21. First, we disagree with Mr. Villarreal's characterization of the district court's order. What the magistrate judge found, and the district court reaffirmed, was that Mr. Villarreal "has not made a sufficient showing to suggest the possibility of bad faith on the part of the IRS." Aplt. App. at 207, 279.

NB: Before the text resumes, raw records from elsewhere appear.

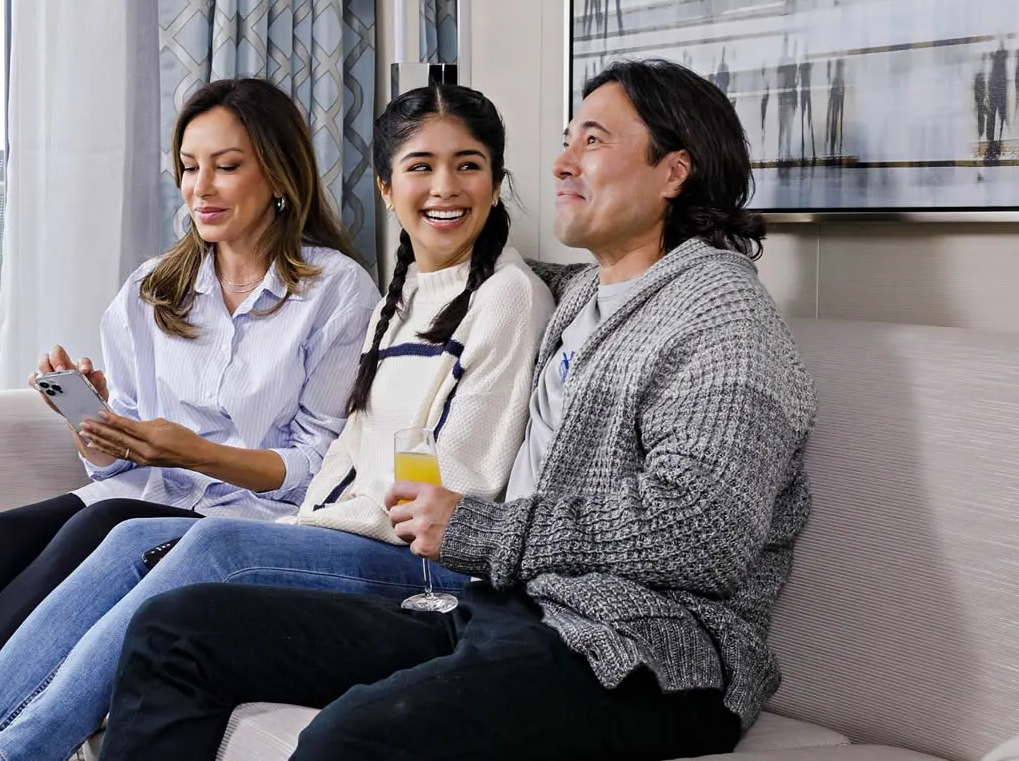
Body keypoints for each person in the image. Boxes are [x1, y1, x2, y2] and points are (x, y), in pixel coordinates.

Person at [97, 58, 818, 761]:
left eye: (592, 141)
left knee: (353, 737)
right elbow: (455, 286)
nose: (563, 162)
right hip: (512, 610)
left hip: (647, 653)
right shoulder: (580, 298)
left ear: (674, 171)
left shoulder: (722, 316)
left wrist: (478, 527)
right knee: (178, 631)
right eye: (567, 139)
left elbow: (705, 533)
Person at [0, 84, 555, 761]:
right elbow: (352, 449)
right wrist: (102, 427)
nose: (445, 186)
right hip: (332, 528)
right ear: (385, 187)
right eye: (420, 167)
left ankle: (14, 752)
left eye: (468, 165)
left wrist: (303, 518)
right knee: (124, 536)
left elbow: (459, 483)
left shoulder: (507, 298)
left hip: (421, 561)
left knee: (212, 547)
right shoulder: (402, 297)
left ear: (496, 183)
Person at [0, 77, 380, 685]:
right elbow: (117, 472)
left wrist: (195, 452)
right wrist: (95, 425)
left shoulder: (337, 291)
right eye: (189, 167)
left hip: (245, 522)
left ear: (278, 174)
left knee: (97, 527)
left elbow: (323, 467)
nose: (200, 188)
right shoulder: (153, 288)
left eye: (227, 166)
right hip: (143, 497)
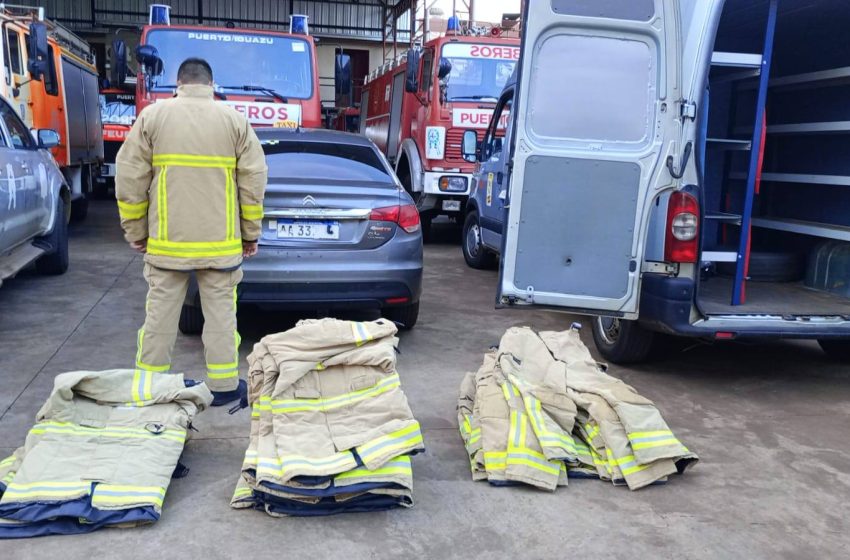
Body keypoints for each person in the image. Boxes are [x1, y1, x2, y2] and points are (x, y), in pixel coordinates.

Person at [115, 58, 267, 406]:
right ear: (210, 85)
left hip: (168, 245)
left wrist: (136, 230)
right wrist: (249, 234)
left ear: (179, 83)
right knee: (221, 320)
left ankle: (149, 388)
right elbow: (253, 181)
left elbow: (129, 177)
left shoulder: (153, 117)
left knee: (160, 320)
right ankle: (225, 386)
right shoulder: (234, 120)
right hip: (221, 246)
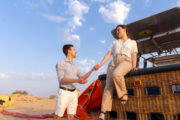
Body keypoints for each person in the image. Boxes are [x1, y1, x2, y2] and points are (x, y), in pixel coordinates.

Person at [95, 25, 138, 120]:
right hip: (113, 62)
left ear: (125, 30)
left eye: (118, 30)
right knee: (108, 87)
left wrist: (134, 65)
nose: (117, 32)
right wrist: (100, 64)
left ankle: (123, 94)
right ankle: (102, 113)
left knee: (116, 74)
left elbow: (134, 54)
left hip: (125, 61)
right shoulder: (114, 42)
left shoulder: (132, 42)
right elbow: (108, 54)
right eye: (116, 31)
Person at [54, 44, 95, 120]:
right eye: (74, 49)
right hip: (64, 93)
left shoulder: (75, 66)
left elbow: (82, 77)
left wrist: (92, 70)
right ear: (69, 51)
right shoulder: (60, 63)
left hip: (74, 93)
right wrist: (77, 80)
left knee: (71, 115)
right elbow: (61, 79)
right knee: (58, 115)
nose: (76, 51)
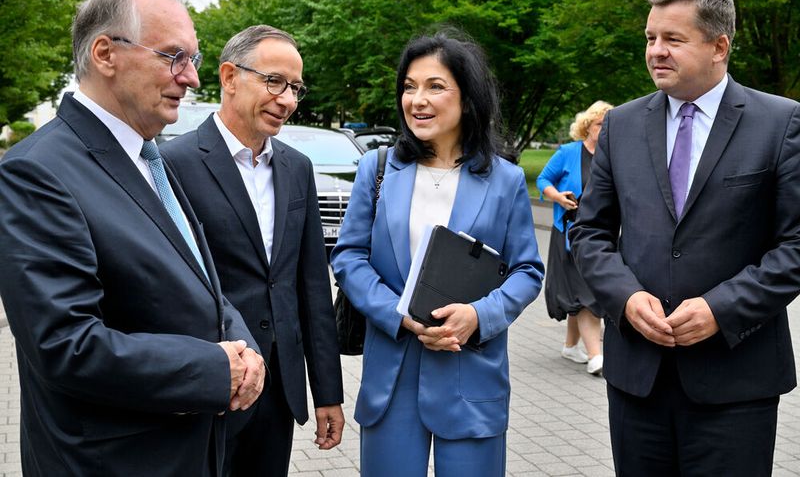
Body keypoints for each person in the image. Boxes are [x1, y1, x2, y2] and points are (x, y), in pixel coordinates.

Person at [0, 0, 266, 476]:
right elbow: (66, 345)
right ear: (105, 54)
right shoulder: (37, 172)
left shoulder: (149, 157)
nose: (191, 78)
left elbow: (198, 280)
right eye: (173, 57)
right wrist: (216, 369)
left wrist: (243, 346)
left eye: (194, 59)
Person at [570, 0, 800, 476]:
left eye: (673, 39)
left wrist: (722, 308)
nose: (656, 51)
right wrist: (626, 299)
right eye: (650, 38)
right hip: (637, 379)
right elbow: (590, 232)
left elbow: (796, 245)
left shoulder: (780, 123)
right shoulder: (622, 126)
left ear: (720, 46)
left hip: (736, 380)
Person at [330, 31, 544, 477]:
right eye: (409, 86)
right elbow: (349, 257)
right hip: (393, 373)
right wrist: (396, 312)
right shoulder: (379, 167)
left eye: (434, 86)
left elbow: (526, 270)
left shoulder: (503, 179)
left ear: (467, 98)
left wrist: (478, 316)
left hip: (470, 373)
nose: (417, 100)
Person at [161, 25, 345, 476]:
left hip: (278, 390)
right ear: (228, 76)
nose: (286, 100)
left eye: (295, 88)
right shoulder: (171, 164)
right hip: (210, 387)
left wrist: (327, 392)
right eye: (274, 81)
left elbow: (312, 287)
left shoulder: (297, 168)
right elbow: (166, 289)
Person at [537, 100, 612, 376]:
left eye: (608, 125)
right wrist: (557, 197)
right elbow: (544, 180)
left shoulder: (612, 155)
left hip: (601, 233)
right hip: (569, 232)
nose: (604, 130)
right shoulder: (568, 152)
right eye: (599, 124)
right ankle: (596, 356)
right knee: (586, 292)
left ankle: (571, 346)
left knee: (582, 290)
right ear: (587, 127)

22. Second, even assuming that Mr. Villarreal needed to present only limited evidence, he did not meet that burden. According to Mr. Villarreal, he presented evidence of five incidents of bad faith on the part of the IRS, including that the agency "knew" that (1) the SAT could not lawfully obtain the information sought in the summons under Mexico law, (2) he was not associated with or linked to Rambas, (3) the SAT was barred from pursuing a formal audit of Mr. Villarreal in Mexico, (4) the SAT's theory of tax evasion was illogical, and (5) he did not own or control the bank account. Although Mr. Villarreal did present an affidavit, the allegations contained therein are conclusory. Mindful that "[t]he validity of a summons is tested as of the date of issuance," United States v. Hodgson, 492 F.2d 1175, 1177 (10th Cir. 1974), we agree with the government that "what the IRS purportedly 'knew' when it issued the summons . . . finds no support in the record," Aplee. Br. at 29 (citation omitted). Thus, the district court did not abuse its discretion in denying the request for an evidentiary hearing.
23. The judgment of the district court is affirmed.